EXERCISE MATERIALS —
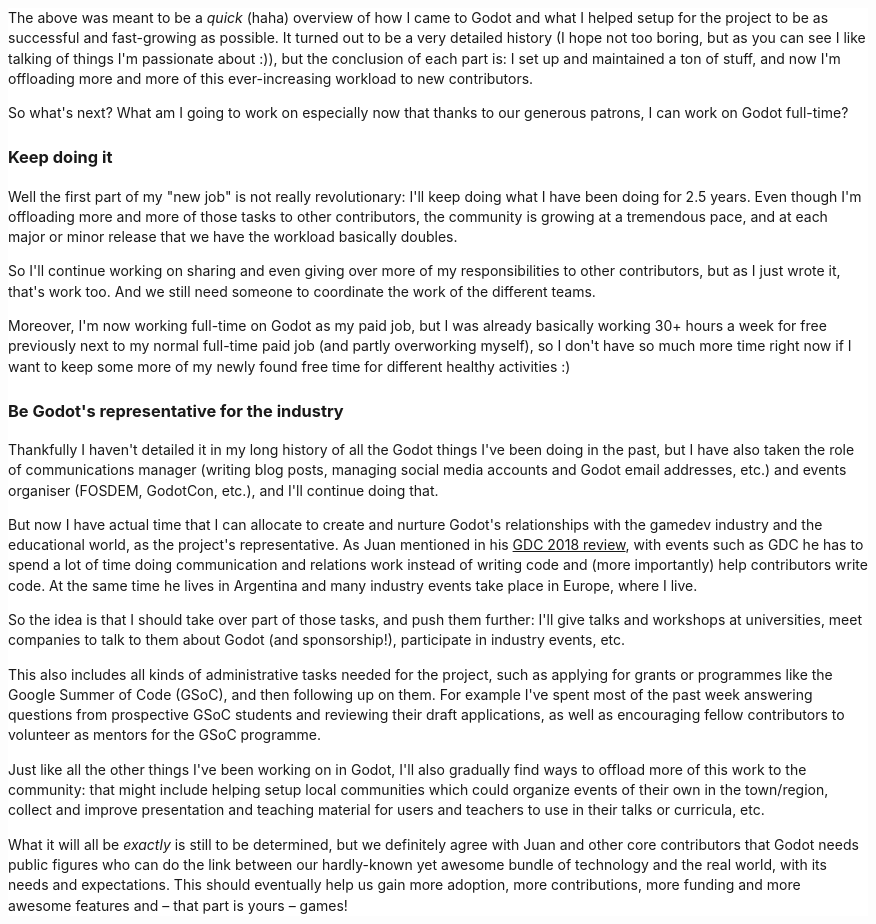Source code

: The above was meant to be a *quick* (haha) overview of how I came to Godot and what I helped setup for the project to be as successful and fast-growing as possible. It turned out to be a very detailed history (I hope not too boring, but as you can see I like talking of things I'm passionate about :)), but the conclusion of each part is: I set up and maintained a ton of stuff, and now I'm offloading more and more of this ever-increasing workload to new contributors.

So what's next? What am I going to work on especially now that thanks to our generous patrons, I can work on Godot full-time?

### Keep doing it

Well the first part of my "new job" is not really revolutionary: I'll keep doing what I have been doing for 2.5 years. Even though I'm offloading more and more of those tasks to other contributors, the community is growing at a tremendous pace, and at each major or minor release that we have the workload basically doubles.

So I'll continue working on sharing and even giving over more of my responsibilities to other contributors, but as I just wrote it, that's work too. And we still need someone to coordinate the work of the different teams.

Moreover, I'm now working full-time on Godot as my paid job, but I was already basically working 30+ hours a week for free previously next to my normal full-time paid job (and partly overworking myself), so I don't have so much more time right now if I want to keep some more of my newly found free time for different healthy activities :)

### Be Godot's representative for the industry

Thankfully I haven't detailed it in my long history of all the Godot things I've been doing in the past, but I have also taken the role of communications manager (writing blog posts, managing social media accounts and Godot email addresses, etc.) and events organiser (FOSDEM, GodotCon, etc.), and I'll continue doing that.

But now I have actual time that I can allocate to create and nurture Godot's relationships with the gamedev industry and the educational world, as the project's representative. As Juan mentioned in his [GDC 2018 review](/article/godot-doing-well-gdc-2018), with events such as GDC he has to spend a lot of time doing communication and relations work instead of writing code and (more importantly) help contributors write code. At the same time he lives in Argentina and many industry events take place in Europe, where I live.

So the idea is that I should take over part of those tasks, and push them further: I'll give talks and workshops at universities, meet companies to talk to them about Godot (and sponsorship!), participate in industry events, etc.

This also includes all kinds of administrative tasks needed for the project, such as applying for grants or programmes like the Google Summer of Code (GSoC), and then following up on them. For example I've spent most of the past week answering questions from prospective GSoC students and reviewing their draft applications, as well as encouraging fellow contributors to volunteer as mentors for the GSoC programme.

Just like all the other things I've been working on in Godot, I'll also gradually find ways to offload more of this work to the community: that might include helping setup local communities which could organize events of their own in the town/region, collect and improve presentation and teaching material for users and teachers to use in their talks or curricula, etc.

What it will all be *exactly* is still to be determined, but we definitely agree with Juan and other core contributors that Godot needs public figures who can do the link between our hardly-known yet awesome bundle of technology and the real world, with its needs and expectations. This should eventually help us gain more adoption, more contributions, more funding and more awesome features and – that part is yours – games!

EXERCISE AIM — Exact copy, no pictures: reproduce the whole listing above.

YOUR SOLUTION —
Source code

: The above was meant to be a *quick* (haha) overview of how I came to Godot and what I helped setup for the project to be as successful and fast-growing as possible. It turned out to be a very detailed history (I hope not too boring, but as you can see I like talking of things I'm passionate about :)), but the conclusion of each part is: I set up and maintained a ton of stuff, and now I'm offloading more and more of this ever-increasing workload to new contributors.

So what's next? What am I going to work on especially now that thanks to our generous patrons, I can work on Godot full-time?

### Keep doing it

Well the first part of my "new job" is not really revolutionary: I'll keep doing what I have been doing for 2.5 years. Even though I'm offloading more and more of those tasks to other contributors, the community is growing at a tremendous pace, and at each major or minor release that we have the workload basically doubles.

So I'll continue working on sharing and even giving over more of my responsibilities to other contributors, but as I just wrote it, that's work too. And we still need someone to coordinate the work of the different teams.

Moreover, I'm now working full-time on Godot as my paid job, but I was already basically working 30+ hours a week for free previously next to my normal full-time paid job (and partly overworking myself), so I don't have so much more time right now if I want to keep some more of my newly found free time for different healthy activities :)

### Be Godot's representative for the industry

Thankfully I haven't detailed it in my long history of all the Godot things I've been doing in the past, but I have also taken the role of communications manager (writing blog posts, managing social media accounts and Godot email addresses, etc.) and events organiser (FOSDEM, GodotCon, etc.), and I'll continue doing that.

But now I have actual time that I can allocate to create and nurture Godot's relationships with the gamedev industry and the educational world, as the project's representative. As Juan mentioned in his [GDC 2018 review](/article/godot-doing-well-gdc-2018), with events such as GDC he has to spend a lot of time doing communication and relations work instead of writing code and (more importantly) help contributors write code. At the same time he lives in Argentina and many industry events take place in Europe, where I live.

So the idea is that I should take over part of those tasks, and push them further: I'll give talks and workshops at universities, meet companies to talk to them about Godot (and sponsorship!), participate in industry events, etc.

This also includes all kinds of administrative tasks needed for the project, such as applying for grants or programmes like the Google Summer of Code (GSoC), and then following up on them. For example I've spent most of the past week answering questions from prospective GSoC students and reviewing their draft applications, as well as encouraging fellow contributors to volunteer as mentors for the GSoC programme.

Just like all the other things I've been working on in Godot, I'll also gradually find ways to offload more of this work to the community: that might include helping setup local communities which could organize events of their own in the town/region, collect and improve presentation and teaching material for users and teachers to use in their talks or curricula, etc.

What it will all be *exactly* is still to be determined, but we definitely agree with Juan and other core contributors that Godot needs public figures who can do the link between our hardly-known yet awesome bundle of technology and the real world, with its needs and expectations. This should eventually help us gain more adoption, more contributions, more funding and more awesome features and – that part is yours – games!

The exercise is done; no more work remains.